The enzyme CK2 is a tetramer composed by two catalytic subunits (α/ α') and two regulatory subunits (β). In this Thesis, a differential content of the CK2 α' subunit was observed in highly and slowly proliferating GL261 cells, which could potentially affect the susceptibility of these cells to the treatment with CK2 inhibitors depending on their proliferative status. Moreover, the effect of the dual CK2 and Pim-1 inhibitor TDB was evaluated in the GL261 cell line and in GL261-tumor bearing mice. While TDB showed a potent effect in vitro, we were not able to detect any inhibitory effect on CK2 in the tumor site after administration to tumor-bearing animals, suggesting that changes in the formulation of this drug would be needed to improve bioavailability and performance.
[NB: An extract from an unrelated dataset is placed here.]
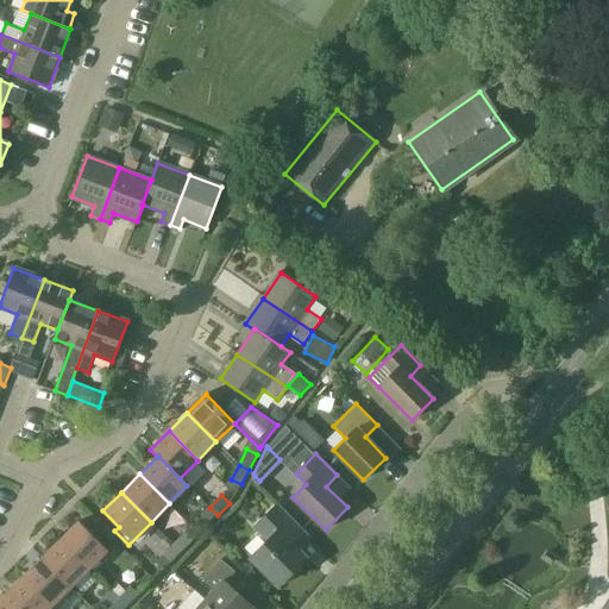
[(250,558),(278,586),(307,557),(292,541),(302,531),(276,504),(253,527),(267,540),(250,558)]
Preliminary results from our group showed an increased survival in GL261-tumor bearing mice when treated in a immune-enhanced metronomic schedule (1 dose every 6 days) with the combination of TMZ and the CK2 inhibitor CX-4945, although other administration schedules did not result in such improvement. In this sense, it has been described that tumor cells treated with certain immunogenic drugs expose and release certain molecules called danger signals, leading to the activation of a potent antitumoral host immune response. We have performed in vitro studies in order to assess danger signals after both treatments alone or in combination. Results showed that TMZ and TMZ+CX-4945 GL261 treated cells expose calreticulin, an early danger signal of the immune cycle cascade. Also, CX-4945 and CX-4945+TMZ has been shown to release ATP, another danger signal that binds to P2 receptors, also contributing to the activation of the immune system.
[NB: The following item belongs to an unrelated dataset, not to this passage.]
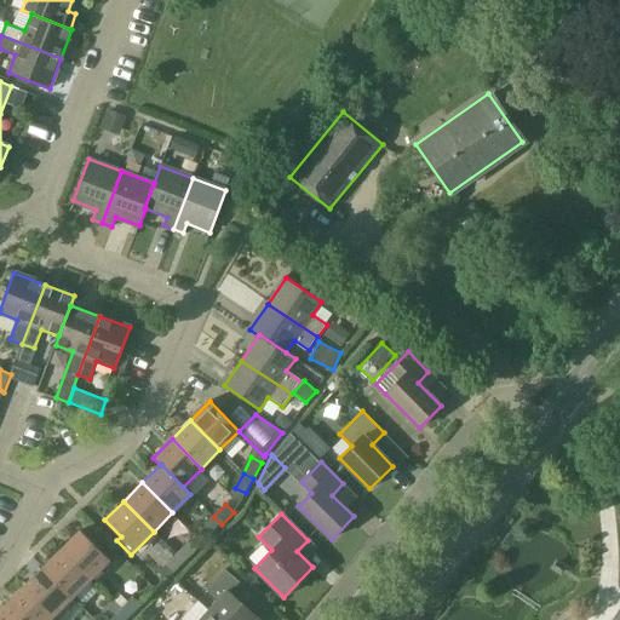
[(222,524),(213,517),(201,529),(210,538),(222,524)]
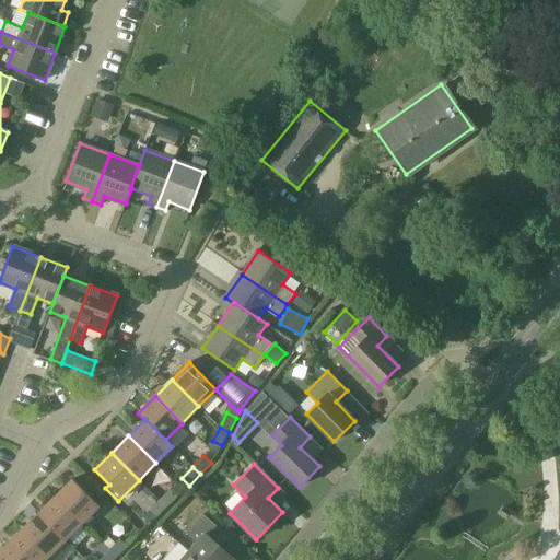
[(57,494),(83,521),(98,505),(72,479),(57,494)]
Moreover, the evolution of GL261-tumor bearing mice treated with TMZ in an immune enhanced metronomic schedule was evaluated using multislice magnetic resonance spectroscopic image (MRSI) based nosological images for noninvasive therapy response follow-up. Our group has described imaging-based biomarkers that are able to distinguish responding and non-responding tumor zones, probably sampling local changes which include host immune system action over the tumor. Results are shown as a color-coded image (the aforementioned nosological image) resulting from machine learning analysis of MRSI data. The follow-up of TMZ treated mice showed an oscillatory behavior in the percentage of tumor area identified as “responding” within the tumor mass during the transient response to therapy. This oscillation period (ca. 6 days) is in agreement with the immune system cycle in mice in response to damage produced after TMZ administration. This information would be helpful in the future for prediction of therapy response/effectiveness and in the development of personalized therapeutic strategies.
In conclusion, the use of non-mutagenic therapies and immune system respectful cycles for therapy administration combined with an accurate therapy response follow-up using non-invasive strategies could help to improve the poor outcome of glioblastoma.